Due to the estimated fetal weight and age of the mother a plan was made for induction. Upon being admitted for induction at 8:20 the mother was examined by the defendant doctor who noted contractions at 2-3 minutes. Also, that the mother was uncomfortable with the contractions. The defendant ordered an epidural for pain control. The fetal heart rate tracing was noted to be reassuring at that time.
At 10:00 the resident evaluated Ms. Rivera’s progress and noted in the medical record that she seemed comfortable with the epidural. At 11:20 the resident reviewed the fetal heart rate tracing and noted a category II tracing. The resident also ordered Pitocin to start at that time.

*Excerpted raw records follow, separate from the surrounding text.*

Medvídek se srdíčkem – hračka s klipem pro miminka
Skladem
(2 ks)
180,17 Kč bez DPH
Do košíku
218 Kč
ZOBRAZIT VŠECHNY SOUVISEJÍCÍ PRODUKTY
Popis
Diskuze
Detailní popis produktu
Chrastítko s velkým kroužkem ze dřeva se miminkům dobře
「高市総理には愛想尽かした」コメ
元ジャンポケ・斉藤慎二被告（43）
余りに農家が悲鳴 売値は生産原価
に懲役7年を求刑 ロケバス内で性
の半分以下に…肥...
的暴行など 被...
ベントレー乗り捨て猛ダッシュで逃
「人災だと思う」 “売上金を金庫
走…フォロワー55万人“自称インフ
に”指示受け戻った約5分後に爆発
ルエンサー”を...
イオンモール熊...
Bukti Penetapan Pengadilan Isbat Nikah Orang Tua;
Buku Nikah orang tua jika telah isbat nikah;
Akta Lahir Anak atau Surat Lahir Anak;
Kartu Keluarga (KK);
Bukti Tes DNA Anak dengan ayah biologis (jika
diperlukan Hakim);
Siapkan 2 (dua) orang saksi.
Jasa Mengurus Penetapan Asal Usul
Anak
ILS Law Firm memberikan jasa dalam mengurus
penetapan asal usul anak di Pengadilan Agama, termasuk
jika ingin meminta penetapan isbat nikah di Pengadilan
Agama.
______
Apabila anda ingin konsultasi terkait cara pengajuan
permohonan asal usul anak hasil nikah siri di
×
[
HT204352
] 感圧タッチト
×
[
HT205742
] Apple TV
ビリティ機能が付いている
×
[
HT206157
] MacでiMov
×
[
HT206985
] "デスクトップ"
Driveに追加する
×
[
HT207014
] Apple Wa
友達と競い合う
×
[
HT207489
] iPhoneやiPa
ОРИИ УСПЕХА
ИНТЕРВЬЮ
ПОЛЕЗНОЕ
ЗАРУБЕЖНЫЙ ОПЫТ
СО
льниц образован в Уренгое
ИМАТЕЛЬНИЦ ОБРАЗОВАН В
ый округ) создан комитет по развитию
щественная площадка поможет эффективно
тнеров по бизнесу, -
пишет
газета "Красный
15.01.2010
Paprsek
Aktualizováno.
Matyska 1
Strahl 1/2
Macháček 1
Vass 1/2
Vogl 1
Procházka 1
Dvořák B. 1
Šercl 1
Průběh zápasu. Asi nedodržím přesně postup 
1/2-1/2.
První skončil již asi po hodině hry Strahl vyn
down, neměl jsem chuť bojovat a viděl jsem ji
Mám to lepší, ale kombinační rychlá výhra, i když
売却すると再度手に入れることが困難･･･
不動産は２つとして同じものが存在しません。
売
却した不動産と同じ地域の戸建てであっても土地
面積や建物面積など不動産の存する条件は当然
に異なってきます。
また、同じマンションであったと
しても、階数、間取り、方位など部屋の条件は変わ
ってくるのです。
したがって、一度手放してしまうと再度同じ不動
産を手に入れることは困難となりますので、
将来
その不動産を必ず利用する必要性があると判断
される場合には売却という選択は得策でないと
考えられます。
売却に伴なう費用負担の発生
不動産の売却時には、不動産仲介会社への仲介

The mother progressed to complete although the medical record does not indicate when she was fully dilated and began to push in the second stage of labor. At 12:22 the baby was delivered by the defendant. The delivery note states there was diagnosed shoulder dystocia at delivery lasting 1.5 minutes. The defendant documents that she put the mother in the McRoberts position and had someone apply suprapubic pressure. The delivery note states that as the defendant was attempting to deliver the posterior arm, the anterior shoulder released from the symphysis pubis allowing delivery of the baby.
The APGAR scores at delivery were noted to be 8 and 9. The birth weight of the baby was 8 pounds 11 ounces.
The medical records for the baby indicate that at delivery there was marked facial bruising and marked erbs palsy on the left arm indicating an injury to the brachial plexus. The baby’s medical records also note that at delivery the left arm was limp and flaccid.
At trial, the Plaintiffs established that, upon diagnosis of shoulder dystocia by the birth attendant, the standard of care calls for cessation of maternal pushing, examination of the posterior pelvis, and avoidance of any traction after diagnosis of shoulder dystocia and until the shoulder dystocia is relieved by properly applied maneuvers. Also, that inappropriate traction that separates head away from shoulder, or traction that involves forceful twisting and pulling of the baby’s head is below the standard of care and is a known and well-accepted cause of this child’s permanent brachial plexus injury. The Plaintiffs eliminated by careful examination of all of the relevant medical records any and all other possible and medically accepted reasons to account for the severity of this child’s injury.
At trial, the Plaintiffs established that the defendant inappropriately relieved shoulder dystocia in her attempts to deliver the shoulders applying inappropriate traction/lateral bending on the neck to deliver the baby.
The child underwent multiple surgeries in an effort to improve function and use of the affected arm. The child underwent brachial plexus nerve reconstruction surgery during which time the surgeon found an avulsion of the C-7 nerve and extensive neuroma at C-5 and C-6 indicative of rupture of the brachial plexus roots at those levels.
Another nerve graft/transfer surgery was performed which also indicated injury to C-5, C-6 and C-& nerve roots as well as involvement of the C-8 and T-1 nerve roots as well. The brachial plexus nerve injury suffered by the child involved a global injury to the brachial plexus resulting from “excessive” traction during delivery applied by the defendant. The brachial plexus injury was so severe that the child also suffers from Horner’s Syndrome which involves a drooping of the right eye.
At trial the defendants presented testimony from Michelle Grimm concerning the cause of the child’s brachial plexus injury. Grimm’s nonsense was rejected and discounted resulting in a verdict for the Plaintiffs in the amount of Four Million Dollars.